The next day Jean Valjean returned, and Cosette told him what she fancied she had seen and heard. She expected to be reassured, and that her father would shrug his shoulders and say, "You are a little goose;" but Jean Valjean became anxious.

"Perhaps it is nothing," he said to her. He left her with some excuse, and went into the garden, where she saw him examine the railings with considerable attention. In the night she woke up. This time she was certain, and she distinctly heard some one walking just under her windows. She walked to her shutter and opened it. There was in the garden really a man holding a large stick in his hand. At the moment when she was going to cry out, the moon lit up the man's face,—it was her father. She went to bed again saying, "He seems really very anxious!" Jean Valjean passed that and the two following nights in the garden, and Cosette saw him through the hole in her shutter.
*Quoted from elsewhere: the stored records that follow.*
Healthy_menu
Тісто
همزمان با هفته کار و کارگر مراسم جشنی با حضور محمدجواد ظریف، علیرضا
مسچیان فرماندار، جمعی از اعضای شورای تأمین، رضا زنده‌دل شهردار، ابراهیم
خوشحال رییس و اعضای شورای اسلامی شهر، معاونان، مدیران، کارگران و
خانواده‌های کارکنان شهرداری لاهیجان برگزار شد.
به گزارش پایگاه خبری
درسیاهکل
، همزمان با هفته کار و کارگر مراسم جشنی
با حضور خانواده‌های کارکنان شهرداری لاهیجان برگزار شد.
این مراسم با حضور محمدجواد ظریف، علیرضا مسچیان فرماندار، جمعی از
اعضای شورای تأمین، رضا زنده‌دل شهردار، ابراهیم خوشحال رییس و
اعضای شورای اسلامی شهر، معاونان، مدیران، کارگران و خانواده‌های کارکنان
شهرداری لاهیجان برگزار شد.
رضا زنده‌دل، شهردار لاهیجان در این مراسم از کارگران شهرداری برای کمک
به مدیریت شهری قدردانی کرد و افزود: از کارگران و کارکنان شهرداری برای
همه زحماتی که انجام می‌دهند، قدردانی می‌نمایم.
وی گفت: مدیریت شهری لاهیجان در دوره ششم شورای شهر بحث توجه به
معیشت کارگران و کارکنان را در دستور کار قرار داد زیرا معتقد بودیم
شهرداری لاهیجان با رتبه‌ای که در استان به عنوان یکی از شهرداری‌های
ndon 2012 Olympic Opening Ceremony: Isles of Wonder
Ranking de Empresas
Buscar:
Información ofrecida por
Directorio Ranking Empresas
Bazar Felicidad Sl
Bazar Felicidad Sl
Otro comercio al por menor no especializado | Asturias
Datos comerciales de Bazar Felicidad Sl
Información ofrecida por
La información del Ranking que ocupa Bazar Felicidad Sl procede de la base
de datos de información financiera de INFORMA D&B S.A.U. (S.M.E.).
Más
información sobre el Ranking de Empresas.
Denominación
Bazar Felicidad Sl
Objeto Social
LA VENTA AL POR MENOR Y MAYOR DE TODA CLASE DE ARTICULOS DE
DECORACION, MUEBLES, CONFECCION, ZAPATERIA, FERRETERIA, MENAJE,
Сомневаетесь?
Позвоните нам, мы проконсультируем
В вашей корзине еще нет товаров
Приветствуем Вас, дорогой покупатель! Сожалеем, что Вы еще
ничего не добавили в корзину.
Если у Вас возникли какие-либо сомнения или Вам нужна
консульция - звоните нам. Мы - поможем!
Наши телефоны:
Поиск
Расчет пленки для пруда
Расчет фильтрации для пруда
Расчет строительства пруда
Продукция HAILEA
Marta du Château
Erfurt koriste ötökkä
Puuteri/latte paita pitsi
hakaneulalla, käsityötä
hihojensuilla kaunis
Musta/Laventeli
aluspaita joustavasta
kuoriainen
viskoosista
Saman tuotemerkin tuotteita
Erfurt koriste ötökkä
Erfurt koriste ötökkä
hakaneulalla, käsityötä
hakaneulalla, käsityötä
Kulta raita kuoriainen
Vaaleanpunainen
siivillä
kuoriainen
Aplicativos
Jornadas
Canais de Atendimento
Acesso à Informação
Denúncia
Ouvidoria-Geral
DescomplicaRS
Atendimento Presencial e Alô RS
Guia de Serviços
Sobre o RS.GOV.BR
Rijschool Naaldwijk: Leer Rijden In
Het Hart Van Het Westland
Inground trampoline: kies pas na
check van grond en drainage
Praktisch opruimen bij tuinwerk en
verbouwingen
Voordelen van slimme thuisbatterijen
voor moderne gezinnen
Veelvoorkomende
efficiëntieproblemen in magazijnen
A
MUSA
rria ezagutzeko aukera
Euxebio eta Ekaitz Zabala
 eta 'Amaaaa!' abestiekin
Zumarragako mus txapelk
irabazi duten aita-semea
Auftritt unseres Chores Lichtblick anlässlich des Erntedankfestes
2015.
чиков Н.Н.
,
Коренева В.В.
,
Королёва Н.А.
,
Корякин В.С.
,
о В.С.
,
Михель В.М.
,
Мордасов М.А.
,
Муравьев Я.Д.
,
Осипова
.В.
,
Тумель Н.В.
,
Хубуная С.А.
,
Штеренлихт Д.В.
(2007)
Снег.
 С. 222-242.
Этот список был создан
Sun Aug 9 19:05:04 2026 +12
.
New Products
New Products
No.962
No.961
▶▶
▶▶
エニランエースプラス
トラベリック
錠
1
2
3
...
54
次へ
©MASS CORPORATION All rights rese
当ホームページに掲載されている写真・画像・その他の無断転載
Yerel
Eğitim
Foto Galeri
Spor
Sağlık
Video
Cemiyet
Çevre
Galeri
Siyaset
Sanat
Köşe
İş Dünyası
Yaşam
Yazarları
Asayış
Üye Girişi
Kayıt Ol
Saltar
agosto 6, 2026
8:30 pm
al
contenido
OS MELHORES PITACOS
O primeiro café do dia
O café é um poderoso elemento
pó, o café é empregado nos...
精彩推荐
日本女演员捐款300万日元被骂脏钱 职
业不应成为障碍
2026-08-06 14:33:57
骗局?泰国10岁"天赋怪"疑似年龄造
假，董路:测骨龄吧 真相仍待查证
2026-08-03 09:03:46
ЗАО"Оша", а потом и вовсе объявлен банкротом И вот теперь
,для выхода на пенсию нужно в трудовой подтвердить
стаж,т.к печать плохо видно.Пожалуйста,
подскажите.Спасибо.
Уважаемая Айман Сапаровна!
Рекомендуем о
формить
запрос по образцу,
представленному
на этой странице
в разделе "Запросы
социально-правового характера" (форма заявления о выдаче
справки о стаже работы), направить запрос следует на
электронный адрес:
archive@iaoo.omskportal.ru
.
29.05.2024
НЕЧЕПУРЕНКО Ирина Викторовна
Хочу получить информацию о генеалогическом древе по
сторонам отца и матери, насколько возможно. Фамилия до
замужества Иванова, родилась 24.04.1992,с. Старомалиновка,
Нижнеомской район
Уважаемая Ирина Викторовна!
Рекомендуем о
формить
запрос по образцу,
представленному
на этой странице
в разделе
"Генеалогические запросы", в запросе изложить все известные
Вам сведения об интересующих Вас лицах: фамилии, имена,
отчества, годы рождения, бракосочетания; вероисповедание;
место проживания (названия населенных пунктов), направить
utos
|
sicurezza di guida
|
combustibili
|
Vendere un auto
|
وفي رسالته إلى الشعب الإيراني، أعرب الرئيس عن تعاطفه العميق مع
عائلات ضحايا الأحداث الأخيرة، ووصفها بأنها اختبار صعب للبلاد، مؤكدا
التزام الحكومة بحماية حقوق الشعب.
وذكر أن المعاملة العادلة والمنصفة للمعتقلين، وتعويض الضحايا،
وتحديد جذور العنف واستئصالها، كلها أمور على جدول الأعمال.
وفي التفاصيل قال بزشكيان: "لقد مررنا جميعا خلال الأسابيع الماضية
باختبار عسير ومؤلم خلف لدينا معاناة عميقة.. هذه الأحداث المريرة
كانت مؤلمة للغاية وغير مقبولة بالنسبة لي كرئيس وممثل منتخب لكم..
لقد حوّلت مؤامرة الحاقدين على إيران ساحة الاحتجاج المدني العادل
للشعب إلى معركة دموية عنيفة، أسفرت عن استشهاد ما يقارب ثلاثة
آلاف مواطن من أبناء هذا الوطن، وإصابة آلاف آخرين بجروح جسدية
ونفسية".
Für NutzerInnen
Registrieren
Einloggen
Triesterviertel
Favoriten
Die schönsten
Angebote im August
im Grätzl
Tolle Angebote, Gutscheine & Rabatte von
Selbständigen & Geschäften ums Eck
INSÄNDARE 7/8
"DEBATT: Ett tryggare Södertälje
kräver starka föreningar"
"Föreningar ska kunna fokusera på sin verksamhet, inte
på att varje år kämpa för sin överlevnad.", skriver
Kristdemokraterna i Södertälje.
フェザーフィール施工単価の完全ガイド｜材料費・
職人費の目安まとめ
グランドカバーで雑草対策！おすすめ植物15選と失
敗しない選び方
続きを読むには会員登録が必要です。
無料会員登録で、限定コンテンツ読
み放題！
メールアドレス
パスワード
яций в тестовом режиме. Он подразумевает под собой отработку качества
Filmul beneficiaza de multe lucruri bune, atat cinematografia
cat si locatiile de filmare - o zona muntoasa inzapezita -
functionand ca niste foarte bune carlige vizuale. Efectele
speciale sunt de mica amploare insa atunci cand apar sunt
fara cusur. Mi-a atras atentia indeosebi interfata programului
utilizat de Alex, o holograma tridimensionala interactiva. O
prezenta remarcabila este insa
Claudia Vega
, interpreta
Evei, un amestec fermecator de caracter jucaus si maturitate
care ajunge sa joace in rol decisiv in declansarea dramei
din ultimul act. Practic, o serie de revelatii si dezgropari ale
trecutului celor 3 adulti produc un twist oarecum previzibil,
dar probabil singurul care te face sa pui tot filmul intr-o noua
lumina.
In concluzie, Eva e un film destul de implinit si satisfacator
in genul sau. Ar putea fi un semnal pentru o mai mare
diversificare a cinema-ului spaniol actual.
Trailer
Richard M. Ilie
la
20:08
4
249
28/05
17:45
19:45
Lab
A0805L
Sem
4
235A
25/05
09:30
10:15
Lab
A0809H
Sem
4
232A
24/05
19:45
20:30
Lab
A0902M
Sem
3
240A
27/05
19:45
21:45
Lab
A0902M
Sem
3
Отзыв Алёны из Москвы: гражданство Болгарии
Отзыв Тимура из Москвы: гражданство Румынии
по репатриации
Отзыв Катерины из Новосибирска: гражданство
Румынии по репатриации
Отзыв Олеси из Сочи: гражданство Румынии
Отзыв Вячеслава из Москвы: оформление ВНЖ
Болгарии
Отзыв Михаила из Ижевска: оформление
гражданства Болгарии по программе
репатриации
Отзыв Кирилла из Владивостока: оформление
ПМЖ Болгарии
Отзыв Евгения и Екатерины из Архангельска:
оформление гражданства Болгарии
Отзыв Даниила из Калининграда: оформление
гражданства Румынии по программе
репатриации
On the third night the moon was beginning to rise later, and it might have been about one in the morning when she beard a hearty burst of laughter, and her father's voice calling her:—

"Cosette!"

She leaped out of bed, put on her dressing-gown, and opened her window; her father was standing on the grass-plat below.

"I have woke you up to reassure you," he said; "look at this,—here's your shadow in the round hat."

And he showed her on the grass a shadow which the moon designed, and which really looked rather like the spectre of a man wearing a round hat. It was an outline produced by a zinc chimney-pot with a cowl, which rose above an adjoining roof. Cosette also began laughing, all her mournful suppositions fell away, and the next morning at breakfast she jested at the ill-omened garden, haunted by the ghost of chimney-pots. Jean Valjean quite regained his ease; as for Cosette, she did not notice particularly whether the chimney-pot were really in the direction of the shadow which she had seen or fancied she saw, and whether the moon were in the same part of the heavens. She did not cross-question herself as to the singularity of a chimney-pot which is afraid of being caught in the act, and retires when its shadow is looked at; for the shadow did retire when Cosette turned round, and she fancied herself quite certain of that fact. Cosette became quite reassured, for the demonstration seemed to her perfect, and the thought left her brain that there could have been any one walking about the garden by night. A few days after, however, a fresh incident occurred.


[CHAPTER III.]

ENRICHED WITH THE COMMENTS OF TOUSSAINT.

In the garden, near the railings looking out on the street, there was a stone bench, protected from the gaze of passers-by by a hedge, but it would have been an easy task to reach it by thrusting an arm through the railings and the hedge. One evening in this same month of April, Jean Valjean had gone out, and Cosette, after sunset, was seated on this bench. The wind was freshening in the trees, and Cosette was reflecting; an objectless sorrow was gradually gaining on her, the invincible sorrow which night produces, and which comes perhaps—for who knows?—from the mystery of the tomb which is yawning at the moment. Possibly Fantine was in that shadow.